§ **Assigned task**:
Where does the word "rxbyteclkhs" occur in the entries below? Copy every line that has it.

Dataset excerpts
******************************
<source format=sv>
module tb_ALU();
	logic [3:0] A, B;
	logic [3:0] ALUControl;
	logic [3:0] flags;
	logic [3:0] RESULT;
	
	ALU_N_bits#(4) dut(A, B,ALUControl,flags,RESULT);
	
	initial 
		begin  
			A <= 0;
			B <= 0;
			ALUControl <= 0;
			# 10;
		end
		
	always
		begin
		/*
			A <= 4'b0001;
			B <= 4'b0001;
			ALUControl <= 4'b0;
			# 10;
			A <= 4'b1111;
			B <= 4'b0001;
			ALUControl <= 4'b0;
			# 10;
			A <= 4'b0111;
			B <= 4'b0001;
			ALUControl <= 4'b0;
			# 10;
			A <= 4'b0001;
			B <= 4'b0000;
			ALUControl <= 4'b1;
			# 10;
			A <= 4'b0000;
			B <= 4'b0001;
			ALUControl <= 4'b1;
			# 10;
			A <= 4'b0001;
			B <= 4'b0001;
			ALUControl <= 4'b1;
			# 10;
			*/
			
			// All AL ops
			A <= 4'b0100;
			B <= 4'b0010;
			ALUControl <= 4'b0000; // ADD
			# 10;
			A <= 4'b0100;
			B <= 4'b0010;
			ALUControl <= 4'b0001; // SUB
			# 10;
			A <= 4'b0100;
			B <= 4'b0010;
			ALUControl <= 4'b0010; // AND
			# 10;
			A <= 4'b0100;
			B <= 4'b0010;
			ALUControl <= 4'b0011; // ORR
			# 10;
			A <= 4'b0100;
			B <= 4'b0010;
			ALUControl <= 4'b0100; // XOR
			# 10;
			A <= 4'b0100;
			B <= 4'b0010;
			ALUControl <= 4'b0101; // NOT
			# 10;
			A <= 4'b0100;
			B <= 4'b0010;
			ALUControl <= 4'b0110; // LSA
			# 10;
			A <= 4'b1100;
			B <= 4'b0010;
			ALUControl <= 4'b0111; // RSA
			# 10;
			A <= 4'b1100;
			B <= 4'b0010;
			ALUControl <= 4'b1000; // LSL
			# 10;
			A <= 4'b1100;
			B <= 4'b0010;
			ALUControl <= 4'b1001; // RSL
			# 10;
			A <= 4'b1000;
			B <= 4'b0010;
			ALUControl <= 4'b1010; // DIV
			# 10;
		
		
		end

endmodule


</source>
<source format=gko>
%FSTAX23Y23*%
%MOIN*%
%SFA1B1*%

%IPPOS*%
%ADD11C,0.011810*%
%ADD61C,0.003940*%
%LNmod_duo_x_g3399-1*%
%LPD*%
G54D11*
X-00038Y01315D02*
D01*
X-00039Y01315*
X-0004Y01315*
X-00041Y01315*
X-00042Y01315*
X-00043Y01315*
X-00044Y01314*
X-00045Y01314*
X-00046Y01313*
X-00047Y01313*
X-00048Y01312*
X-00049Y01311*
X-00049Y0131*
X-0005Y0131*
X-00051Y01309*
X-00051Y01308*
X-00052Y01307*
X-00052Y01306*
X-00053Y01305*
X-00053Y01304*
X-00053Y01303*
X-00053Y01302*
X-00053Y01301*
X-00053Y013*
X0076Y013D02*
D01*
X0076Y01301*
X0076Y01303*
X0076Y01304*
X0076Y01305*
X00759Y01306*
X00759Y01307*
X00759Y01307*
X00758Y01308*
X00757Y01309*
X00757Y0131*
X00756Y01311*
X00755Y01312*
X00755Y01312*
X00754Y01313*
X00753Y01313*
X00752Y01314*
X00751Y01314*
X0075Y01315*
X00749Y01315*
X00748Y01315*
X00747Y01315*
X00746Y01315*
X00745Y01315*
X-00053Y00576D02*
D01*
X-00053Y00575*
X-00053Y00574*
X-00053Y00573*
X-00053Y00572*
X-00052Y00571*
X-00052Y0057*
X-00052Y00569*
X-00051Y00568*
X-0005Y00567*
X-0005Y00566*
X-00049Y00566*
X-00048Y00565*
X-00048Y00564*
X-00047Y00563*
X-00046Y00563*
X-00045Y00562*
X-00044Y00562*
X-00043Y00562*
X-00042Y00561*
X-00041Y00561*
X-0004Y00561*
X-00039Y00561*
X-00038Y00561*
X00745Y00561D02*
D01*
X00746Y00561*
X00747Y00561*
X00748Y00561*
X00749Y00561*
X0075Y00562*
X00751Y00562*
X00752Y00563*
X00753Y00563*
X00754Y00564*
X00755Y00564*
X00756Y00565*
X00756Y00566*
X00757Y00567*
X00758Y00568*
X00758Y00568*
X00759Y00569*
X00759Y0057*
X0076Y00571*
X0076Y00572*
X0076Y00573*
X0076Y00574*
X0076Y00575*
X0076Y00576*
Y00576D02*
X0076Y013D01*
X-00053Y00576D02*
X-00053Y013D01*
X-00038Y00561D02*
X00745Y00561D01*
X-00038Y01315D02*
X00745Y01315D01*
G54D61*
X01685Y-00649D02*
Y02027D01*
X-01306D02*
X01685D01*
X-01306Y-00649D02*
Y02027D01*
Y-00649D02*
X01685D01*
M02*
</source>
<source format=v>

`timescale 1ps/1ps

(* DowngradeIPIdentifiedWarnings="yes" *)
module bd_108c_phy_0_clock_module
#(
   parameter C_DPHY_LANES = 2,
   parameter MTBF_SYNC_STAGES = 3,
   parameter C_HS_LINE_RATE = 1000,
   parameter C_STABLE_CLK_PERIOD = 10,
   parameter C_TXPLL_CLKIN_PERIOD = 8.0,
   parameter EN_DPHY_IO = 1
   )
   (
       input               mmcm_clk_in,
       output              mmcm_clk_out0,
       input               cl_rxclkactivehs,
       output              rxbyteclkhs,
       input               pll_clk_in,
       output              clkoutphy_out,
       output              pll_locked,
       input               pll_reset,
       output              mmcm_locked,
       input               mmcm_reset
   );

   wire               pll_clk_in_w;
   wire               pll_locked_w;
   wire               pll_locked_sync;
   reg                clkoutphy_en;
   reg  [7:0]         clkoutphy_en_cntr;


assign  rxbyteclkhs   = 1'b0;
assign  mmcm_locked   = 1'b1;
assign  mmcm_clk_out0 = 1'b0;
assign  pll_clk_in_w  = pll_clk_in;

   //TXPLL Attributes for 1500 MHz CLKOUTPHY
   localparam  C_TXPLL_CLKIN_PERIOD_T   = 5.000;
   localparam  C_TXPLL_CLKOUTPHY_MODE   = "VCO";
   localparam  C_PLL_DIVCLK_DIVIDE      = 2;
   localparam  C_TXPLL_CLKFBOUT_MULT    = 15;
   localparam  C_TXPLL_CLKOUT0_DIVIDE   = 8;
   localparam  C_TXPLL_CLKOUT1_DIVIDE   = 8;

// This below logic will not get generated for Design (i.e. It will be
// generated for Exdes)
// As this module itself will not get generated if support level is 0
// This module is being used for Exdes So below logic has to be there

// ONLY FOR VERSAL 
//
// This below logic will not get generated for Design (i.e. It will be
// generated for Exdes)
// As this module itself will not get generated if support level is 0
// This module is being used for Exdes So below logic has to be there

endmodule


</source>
******************************
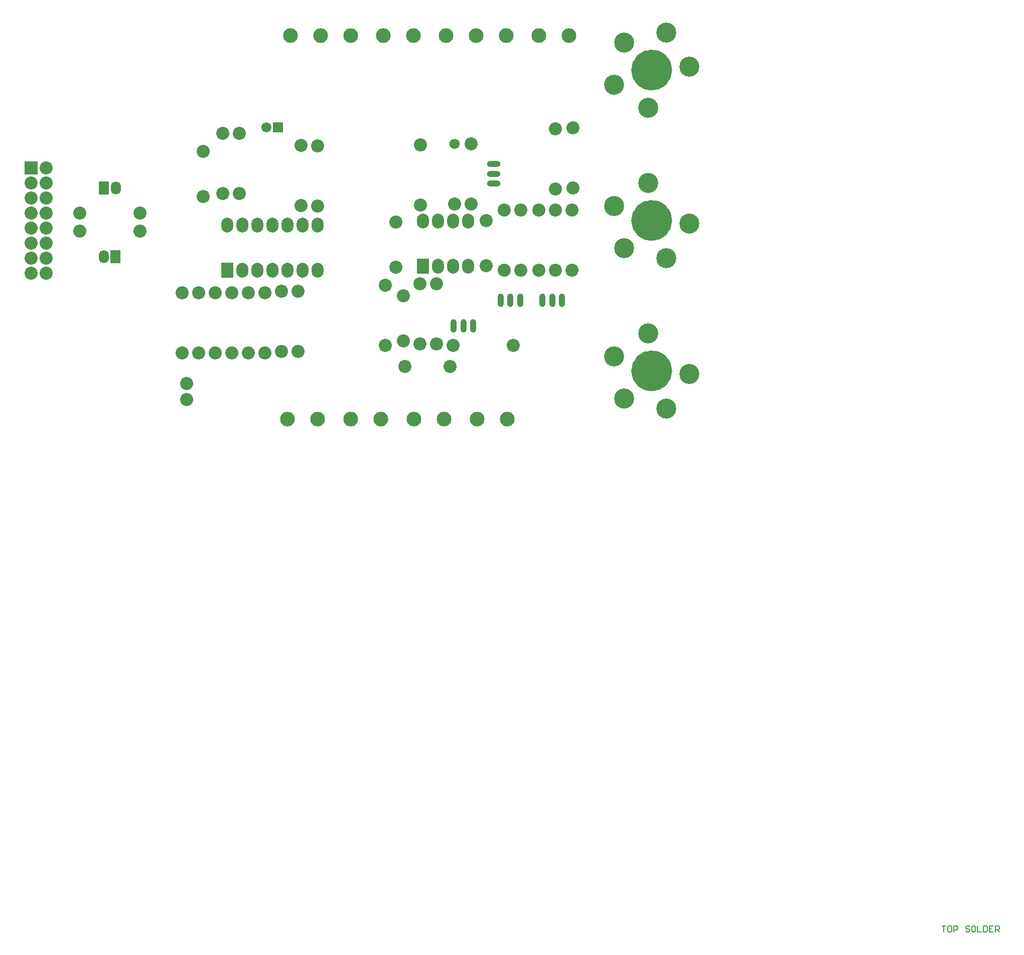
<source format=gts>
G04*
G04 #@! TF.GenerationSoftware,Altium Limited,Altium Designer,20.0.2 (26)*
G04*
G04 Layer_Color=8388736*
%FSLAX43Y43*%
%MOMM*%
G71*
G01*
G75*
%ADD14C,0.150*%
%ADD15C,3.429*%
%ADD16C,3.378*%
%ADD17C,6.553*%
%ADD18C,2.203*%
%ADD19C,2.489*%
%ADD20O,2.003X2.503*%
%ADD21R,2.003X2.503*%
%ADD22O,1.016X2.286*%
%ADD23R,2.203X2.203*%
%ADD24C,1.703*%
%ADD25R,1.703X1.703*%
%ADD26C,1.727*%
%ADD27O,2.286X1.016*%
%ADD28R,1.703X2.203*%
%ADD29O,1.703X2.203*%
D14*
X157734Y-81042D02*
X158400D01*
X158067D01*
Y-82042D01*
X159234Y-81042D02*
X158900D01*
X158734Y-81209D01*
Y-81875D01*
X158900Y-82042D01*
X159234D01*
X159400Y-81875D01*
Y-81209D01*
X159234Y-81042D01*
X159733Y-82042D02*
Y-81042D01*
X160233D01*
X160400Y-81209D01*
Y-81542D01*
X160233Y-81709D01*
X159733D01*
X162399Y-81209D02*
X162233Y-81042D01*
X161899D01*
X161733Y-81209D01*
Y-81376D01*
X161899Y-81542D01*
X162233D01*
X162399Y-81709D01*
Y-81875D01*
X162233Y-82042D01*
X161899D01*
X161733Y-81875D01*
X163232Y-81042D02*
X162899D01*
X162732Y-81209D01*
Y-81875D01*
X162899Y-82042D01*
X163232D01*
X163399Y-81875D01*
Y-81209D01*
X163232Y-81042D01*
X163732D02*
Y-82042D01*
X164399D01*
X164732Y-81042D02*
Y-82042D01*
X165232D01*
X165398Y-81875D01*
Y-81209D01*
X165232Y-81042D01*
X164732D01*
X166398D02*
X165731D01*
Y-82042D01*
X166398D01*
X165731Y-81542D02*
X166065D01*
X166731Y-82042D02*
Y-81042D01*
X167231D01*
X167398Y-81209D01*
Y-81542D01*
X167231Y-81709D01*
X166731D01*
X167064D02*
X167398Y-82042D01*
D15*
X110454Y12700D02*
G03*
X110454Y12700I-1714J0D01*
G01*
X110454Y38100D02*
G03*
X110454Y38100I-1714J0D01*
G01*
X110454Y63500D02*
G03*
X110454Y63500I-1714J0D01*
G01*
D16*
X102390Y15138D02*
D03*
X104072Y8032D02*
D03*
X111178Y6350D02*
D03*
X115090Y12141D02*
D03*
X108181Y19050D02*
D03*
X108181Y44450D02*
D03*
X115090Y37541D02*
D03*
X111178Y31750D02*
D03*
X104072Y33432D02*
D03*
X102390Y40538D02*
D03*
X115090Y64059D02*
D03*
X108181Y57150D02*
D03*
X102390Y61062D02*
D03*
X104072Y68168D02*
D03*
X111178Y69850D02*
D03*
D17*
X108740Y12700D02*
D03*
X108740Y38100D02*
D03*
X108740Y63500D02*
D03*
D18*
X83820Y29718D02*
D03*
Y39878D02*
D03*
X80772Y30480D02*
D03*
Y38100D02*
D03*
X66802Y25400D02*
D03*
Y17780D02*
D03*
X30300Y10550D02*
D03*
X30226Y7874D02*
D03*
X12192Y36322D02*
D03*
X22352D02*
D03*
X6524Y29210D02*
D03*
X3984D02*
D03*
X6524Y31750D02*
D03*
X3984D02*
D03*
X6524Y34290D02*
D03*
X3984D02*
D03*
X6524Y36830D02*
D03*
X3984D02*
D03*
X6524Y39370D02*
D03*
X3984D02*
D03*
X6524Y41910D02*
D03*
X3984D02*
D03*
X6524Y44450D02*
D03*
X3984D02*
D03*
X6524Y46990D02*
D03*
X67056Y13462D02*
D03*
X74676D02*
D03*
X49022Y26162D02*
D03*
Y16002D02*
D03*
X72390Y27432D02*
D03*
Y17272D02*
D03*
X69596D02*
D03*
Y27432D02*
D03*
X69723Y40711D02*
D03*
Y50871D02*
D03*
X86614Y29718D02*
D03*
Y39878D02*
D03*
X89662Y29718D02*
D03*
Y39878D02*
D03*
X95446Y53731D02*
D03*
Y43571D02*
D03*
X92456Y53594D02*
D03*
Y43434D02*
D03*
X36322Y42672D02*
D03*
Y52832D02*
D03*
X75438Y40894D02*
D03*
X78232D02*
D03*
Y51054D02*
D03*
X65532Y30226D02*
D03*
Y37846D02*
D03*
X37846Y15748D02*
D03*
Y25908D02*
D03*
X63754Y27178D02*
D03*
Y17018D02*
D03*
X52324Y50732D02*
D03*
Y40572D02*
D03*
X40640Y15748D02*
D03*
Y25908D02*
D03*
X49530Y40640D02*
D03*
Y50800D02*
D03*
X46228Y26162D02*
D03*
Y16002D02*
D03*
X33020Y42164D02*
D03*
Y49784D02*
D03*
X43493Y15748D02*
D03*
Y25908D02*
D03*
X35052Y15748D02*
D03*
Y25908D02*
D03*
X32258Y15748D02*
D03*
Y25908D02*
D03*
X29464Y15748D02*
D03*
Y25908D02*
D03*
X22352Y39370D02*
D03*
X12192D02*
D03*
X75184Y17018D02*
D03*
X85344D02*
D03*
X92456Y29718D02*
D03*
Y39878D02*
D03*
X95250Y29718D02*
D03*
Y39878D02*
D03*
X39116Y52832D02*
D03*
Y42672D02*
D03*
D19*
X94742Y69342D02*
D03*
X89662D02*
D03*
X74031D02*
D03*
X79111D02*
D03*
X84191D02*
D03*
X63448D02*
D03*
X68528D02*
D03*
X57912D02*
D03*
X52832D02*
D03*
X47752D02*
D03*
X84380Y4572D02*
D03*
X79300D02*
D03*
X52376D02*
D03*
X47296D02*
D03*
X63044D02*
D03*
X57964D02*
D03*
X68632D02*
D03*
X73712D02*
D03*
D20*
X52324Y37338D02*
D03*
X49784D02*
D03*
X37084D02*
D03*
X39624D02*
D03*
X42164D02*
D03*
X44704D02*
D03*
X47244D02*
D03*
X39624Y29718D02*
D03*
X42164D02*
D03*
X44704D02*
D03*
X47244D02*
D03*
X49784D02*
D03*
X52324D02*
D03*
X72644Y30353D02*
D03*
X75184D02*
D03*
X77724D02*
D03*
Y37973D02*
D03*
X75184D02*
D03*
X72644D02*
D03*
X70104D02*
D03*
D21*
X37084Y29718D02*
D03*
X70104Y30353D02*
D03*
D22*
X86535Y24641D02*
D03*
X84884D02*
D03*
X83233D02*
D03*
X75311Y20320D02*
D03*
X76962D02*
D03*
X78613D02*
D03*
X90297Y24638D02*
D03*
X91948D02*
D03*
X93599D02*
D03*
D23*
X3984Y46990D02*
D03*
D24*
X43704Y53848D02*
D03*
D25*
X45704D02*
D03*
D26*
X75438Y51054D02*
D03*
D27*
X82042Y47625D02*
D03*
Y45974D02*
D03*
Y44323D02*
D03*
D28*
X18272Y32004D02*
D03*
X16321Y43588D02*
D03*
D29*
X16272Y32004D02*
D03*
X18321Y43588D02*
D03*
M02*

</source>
******************************
§ **Result of the task**:
       output              rxbyteclkhs,
assign  rxbyteclkhs   = 1'b0;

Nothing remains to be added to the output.